WRITTEN TASKS =>
a: Rewrite the records from the first line up to and including the line with "brown square: rotated 25 degrees clockwise", switching each "orange diamond" to "purple diamond" and leaving everything else unchanged.
b: Continue the blog post about the writer's current situation from the point where it stops.

EXCERPT =>
Blog

First blog

09/01/2013 16:22

Our new blog has been launched today. Stay focused on it and we will try to keep you informed. You can read new posts on this blog via the RSS feed.

My current Situation

09/01/2013 10:54

Since this is my first blog I will catch you up to speed on my life, and current situation.

I am 26 years old, and have a two year old boy.  If you know anything about 2 years old then you know that my life already chaotic.  He is a very busy child and keeps my hand full.  I love him with all my heart but of course I want more.  I want a family that consists of just more than me and my son but thats hard to find when I don't really have the time to go out and meet someone.  As of late I have been trying new things such as online dating and giving guys that I normally wouldnt look twice at a change...but even that isn't workin out for me.

My latest adventure....

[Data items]
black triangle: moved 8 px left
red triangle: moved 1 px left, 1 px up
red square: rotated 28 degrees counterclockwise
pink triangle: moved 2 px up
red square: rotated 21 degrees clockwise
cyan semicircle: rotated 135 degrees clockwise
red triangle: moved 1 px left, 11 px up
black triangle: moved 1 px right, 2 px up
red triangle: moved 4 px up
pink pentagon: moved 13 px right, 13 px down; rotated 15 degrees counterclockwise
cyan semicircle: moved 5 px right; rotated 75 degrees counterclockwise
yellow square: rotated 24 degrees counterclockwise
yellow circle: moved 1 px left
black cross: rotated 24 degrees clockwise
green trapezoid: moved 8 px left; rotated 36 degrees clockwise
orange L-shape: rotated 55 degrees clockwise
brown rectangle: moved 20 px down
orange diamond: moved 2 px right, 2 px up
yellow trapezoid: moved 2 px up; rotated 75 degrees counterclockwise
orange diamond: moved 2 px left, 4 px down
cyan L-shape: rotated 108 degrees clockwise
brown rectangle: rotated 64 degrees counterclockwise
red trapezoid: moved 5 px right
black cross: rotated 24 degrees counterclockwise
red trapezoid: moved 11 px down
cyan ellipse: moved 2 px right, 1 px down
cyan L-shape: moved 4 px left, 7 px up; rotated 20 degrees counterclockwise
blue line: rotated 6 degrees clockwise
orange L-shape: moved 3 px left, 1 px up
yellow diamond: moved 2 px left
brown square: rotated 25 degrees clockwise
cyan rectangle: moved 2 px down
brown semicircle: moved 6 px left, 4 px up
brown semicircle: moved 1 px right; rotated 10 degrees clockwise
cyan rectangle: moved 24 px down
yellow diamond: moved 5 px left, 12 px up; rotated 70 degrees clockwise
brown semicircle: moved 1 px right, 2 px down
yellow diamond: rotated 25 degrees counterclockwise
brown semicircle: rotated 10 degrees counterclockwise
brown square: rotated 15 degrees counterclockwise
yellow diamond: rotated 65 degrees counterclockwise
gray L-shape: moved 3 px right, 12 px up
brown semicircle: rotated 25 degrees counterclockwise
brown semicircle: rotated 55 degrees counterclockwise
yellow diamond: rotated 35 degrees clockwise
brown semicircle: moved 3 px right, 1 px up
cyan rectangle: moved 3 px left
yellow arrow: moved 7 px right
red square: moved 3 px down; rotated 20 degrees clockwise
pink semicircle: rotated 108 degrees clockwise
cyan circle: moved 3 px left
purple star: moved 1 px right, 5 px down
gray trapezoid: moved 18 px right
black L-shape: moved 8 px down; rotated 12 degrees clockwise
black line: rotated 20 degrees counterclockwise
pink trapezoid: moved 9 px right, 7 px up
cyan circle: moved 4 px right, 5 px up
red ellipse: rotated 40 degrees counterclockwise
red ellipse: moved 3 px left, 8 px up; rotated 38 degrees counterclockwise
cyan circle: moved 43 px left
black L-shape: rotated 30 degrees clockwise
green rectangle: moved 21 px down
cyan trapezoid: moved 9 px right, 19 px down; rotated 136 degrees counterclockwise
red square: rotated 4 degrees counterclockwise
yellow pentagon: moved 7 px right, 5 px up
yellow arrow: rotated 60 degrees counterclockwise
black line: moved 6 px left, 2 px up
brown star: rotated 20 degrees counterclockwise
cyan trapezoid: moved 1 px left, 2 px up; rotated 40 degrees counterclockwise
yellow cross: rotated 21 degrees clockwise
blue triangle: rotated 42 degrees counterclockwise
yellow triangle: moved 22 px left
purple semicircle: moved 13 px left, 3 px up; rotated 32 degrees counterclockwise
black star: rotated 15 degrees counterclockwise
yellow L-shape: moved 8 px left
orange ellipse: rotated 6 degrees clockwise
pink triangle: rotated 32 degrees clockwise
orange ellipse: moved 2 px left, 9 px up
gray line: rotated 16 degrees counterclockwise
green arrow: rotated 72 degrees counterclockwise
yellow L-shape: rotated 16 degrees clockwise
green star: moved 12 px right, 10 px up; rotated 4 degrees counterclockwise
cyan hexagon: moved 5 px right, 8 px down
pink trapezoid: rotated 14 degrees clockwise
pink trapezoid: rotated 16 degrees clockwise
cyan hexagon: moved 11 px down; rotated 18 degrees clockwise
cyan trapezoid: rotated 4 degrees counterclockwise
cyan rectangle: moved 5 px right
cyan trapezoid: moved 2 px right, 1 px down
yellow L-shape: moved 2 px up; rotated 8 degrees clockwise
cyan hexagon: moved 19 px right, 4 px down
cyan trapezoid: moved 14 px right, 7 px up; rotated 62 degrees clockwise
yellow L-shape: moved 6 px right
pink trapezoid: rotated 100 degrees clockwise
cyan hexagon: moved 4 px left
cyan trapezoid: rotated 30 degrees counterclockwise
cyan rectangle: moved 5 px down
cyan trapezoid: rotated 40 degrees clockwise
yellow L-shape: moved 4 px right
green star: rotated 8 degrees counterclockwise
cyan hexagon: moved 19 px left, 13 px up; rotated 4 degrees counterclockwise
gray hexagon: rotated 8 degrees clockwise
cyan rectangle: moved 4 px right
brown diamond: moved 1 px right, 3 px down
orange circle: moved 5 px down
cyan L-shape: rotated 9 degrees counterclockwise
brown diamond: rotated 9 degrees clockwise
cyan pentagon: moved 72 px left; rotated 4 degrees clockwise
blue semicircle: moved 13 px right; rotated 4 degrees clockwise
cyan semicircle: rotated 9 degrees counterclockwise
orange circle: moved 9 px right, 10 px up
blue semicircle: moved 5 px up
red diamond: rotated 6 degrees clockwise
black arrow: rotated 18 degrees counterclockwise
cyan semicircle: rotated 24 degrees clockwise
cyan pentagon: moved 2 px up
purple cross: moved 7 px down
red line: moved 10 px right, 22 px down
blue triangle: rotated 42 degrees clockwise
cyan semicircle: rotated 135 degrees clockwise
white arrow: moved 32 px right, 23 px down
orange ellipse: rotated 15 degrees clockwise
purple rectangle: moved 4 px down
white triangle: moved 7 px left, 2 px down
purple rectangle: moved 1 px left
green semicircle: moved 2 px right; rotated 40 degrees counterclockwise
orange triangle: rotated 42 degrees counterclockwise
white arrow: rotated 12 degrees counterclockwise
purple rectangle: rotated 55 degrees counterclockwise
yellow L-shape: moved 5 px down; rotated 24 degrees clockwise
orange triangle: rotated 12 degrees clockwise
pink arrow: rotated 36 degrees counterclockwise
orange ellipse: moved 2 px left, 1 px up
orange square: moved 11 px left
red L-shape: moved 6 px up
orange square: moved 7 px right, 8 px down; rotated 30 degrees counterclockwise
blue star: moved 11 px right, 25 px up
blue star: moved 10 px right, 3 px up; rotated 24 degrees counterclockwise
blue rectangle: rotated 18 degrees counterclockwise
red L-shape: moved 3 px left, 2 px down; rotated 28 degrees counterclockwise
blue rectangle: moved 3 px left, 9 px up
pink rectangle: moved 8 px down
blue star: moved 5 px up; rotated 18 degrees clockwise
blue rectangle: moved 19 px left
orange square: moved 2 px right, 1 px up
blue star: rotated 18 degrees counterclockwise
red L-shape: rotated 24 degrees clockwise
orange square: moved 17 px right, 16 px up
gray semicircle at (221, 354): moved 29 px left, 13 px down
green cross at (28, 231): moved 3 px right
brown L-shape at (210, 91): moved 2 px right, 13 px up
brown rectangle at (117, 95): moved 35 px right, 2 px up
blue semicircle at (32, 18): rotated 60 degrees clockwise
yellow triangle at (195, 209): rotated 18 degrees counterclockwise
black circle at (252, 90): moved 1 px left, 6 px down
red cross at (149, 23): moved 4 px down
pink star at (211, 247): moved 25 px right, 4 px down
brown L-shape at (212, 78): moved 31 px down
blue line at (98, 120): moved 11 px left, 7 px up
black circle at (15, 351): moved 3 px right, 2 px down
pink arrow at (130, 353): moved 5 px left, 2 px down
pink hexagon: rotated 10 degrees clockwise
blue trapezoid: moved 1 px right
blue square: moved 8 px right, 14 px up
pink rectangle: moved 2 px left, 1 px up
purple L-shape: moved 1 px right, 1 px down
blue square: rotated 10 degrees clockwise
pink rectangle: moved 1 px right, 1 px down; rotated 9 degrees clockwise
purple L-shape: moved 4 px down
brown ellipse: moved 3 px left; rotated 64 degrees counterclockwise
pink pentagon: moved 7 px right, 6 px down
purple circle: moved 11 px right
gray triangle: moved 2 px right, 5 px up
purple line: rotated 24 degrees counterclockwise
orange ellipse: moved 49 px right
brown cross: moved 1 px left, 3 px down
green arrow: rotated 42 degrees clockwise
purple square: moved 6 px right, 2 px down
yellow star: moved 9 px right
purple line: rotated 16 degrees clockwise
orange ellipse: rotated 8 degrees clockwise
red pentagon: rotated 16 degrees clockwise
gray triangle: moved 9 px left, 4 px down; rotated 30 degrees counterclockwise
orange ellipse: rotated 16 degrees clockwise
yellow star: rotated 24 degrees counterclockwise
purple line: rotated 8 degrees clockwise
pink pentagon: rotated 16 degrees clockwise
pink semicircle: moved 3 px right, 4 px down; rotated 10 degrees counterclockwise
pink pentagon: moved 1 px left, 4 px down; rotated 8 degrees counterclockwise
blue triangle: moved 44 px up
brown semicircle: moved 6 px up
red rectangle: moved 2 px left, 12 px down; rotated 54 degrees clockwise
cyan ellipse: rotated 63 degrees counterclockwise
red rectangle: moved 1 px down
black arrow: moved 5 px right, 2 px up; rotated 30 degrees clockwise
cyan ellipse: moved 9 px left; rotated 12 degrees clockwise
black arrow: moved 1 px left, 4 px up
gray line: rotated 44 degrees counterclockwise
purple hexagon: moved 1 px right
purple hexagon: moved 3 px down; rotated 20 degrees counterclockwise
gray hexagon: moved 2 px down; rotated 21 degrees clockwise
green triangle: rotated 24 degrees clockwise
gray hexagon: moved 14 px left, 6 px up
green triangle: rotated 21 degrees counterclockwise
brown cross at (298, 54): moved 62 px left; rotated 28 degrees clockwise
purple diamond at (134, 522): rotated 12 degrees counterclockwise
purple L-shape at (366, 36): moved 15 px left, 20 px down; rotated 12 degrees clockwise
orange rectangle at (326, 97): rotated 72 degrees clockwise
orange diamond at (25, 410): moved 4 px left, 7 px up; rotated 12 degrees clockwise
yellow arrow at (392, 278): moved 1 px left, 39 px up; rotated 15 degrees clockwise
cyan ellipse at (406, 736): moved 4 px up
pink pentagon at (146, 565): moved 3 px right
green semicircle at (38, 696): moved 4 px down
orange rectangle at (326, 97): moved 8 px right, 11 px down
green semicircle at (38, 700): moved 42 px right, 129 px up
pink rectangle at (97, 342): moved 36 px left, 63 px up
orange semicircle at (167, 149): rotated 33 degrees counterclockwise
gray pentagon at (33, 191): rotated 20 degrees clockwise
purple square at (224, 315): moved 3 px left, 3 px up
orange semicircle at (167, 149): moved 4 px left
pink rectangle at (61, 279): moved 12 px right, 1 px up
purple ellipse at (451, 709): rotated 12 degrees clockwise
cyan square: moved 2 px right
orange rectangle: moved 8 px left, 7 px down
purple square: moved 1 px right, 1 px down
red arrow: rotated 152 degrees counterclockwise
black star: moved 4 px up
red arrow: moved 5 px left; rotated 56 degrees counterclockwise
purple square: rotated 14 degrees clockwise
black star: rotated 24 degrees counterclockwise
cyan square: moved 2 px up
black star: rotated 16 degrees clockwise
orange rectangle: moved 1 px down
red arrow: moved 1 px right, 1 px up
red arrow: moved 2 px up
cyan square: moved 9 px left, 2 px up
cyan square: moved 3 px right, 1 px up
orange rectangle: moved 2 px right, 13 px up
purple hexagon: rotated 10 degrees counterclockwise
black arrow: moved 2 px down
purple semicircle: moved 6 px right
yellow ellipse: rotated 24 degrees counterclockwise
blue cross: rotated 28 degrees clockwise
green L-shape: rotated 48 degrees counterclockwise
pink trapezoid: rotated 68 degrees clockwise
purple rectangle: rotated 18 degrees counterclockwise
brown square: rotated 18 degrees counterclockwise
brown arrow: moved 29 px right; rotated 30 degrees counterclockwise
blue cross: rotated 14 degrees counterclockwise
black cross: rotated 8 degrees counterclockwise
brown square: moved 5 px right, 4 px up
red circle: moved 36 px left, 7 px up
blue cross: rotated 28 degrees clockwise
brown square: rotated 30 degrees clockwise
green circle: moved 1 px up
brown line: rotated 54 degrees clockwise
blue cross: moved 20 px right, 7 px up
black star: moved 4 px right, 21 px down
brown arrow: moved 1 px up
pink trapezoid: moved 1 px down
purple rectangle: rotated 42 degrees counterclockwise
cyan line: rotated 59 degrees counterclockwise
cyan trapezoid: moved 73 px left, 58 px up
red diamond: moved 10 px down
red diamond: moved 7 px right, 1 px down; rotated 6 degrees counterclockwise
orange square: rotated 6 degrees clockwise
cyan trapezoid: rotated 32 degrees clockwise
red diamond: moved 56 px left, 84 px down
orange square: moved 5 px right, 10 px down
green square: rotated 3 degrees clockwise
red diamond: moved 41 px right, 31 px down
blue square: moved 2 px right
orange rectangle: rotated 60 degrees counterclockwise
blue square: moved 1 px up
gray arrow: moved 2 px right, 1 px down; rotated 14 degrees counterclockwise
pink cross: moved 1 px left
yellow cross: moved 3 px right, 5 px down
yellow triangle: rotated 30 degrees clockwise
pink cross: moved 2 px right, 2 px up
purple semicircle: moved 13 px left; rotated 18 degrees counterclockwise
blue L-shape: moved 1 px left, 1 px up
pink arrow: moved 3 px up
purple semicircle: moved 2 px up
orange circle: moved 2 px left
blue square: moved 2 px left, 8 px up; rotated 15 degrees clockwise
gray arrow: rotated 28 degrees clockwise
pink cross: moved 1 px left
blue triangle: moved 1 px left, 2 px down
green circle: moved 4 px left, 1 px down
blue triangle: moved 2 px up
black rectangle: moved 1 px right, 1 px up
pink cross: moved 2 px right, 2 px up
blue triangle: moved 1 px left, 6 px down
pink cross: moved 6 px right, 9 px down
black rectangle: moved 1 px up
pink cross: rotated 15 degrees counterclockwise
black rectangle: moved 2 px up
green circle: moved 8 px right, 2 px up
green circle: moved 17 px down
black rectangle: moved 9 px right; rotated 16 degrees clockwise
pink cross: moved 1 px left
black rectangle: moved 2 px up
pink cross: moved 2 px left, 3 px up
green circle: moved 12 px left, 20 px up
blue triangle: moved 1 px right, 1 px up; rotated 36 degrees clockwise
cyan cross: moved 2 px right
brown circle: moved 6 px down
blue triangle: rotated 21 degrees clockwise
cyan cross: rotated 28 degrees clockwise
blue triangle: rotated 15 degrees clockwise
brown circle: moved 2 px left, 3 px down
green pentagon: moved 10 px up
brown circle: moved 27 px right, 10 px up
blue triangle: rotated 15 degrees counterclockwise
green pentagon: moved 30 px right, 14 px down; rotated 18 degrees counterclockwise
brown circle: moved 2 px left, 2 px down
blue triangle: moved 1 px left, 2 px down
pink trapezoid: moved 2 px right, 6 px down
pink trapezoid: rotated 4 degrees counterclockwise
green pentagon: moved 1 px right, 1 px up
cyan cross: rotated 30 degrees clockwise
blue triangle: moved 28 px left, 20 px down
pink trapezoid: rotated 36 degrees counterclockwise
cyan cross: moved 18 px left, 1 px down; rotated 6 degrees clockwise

RESULTS BY TASK =>
a:
black triangle: moved 8 px left
red triangle: moved 1 px left, 1 px up
red square: rotated 28 degrees counterclockwise
pink triangle: moved 2 px up
red square: rotated 21 degrees clockwise
cyan semicircle: rotated 135 degrees clockwise
red triangle: moved 1 px left, 11 px up
black triangle: moved 1 px right, 2 px up
red triangle: moved 4 px up
pink pentagon: moved 13 px right, 13 px down; rotated 15 degrees counterclockwise
cyan semicircle: moved 5 px right; rotated 75 degrees counterclockwise
yellow square: rotated 24 degrees counterclockwise
yellow circle: moved 1 px left
black cross: rotated 24 degrees clockwise
green trapezoid: moved 8 px left; rotated 36 degrees clockwise
orange L-shape: rotated 55 degrees clockwise
brown rectangle: moved 20 px down
purple diamond: moved 2 px right, 2 px up
yellow trapezoid: moved 2 px up; rotated 75 degrees counterclockwise
purple diamond: moved 2 px left, 4 px down
cyan L-shape: rotated 108 degrees clockwise
brown rectangle: rotated 64 degrees counterclockwise
red trapezoid: moved 5 px right
black cross: rotated 24 degrees counterclockwise
red trapezoid: moved 11 px down
cyan ellipse: moved 2 px right, 1 px down
cyan L-shape: moved 4 px left, 7 px up; rotated 20 degrees counterclockwise
blue line: rotated 6 degrees clockwise
orange L-shape: moved 3 px left, 1 px up
yellow diamond: moved 2 px left
brown square: rotated 25 degrees clockwise

b:
I met a guy online a few months ago.  Not my normal way to meet guys but I figured nothing else was working so why not.  He was a nice guy but from the very beginning I found things wrong with him.  At first it was his hair cut, then I thought he had a wierd walk, now I've just come to the conclusion that he just a lame.  I can not date a corny man.  I need someone with a little bit of an edge....I heard someone on tv say that they wanted a refined thug....I didn't get it at first but now I completely understand.  That is what I need, someone who may have been wild as teenager/young adult but realized that they had to grow up.  Anyways back to this guy.  My son went out of town for the weekend with my mom so of course Im trying to take advantage of the free time that I have so i spent Friday evening with him, all he wanted to do was have sex while I just wanted to watch a movie.  Saturday he wanted to see me so he got a hotel, of course I went with the intention of having sex with him but when I got there I was just instantly turned of by his lame ass.  i felt bad though this man spent his money so the least I could do was have sex with him. I did but that didnt make things any better.  It was a long akward night.  I just wasn't feeling him anymore and he could tell, he kept asking what was wrong but I just didnt know what to say so I said the typical answer "nothing".  he tried to kiss me and then morning and I denied it...I guess that was the last straw.  He just got up and said we can go, we didnt talk to whold ride back and when we got to my car he just got out and went in his house no goodbye or anything.

I think its safe to say that's over. And I back to square one...lonely.

I have a 24 hours until my son comes back maybe I will meet someone in that time period.

WISH ME LUCK!!!!!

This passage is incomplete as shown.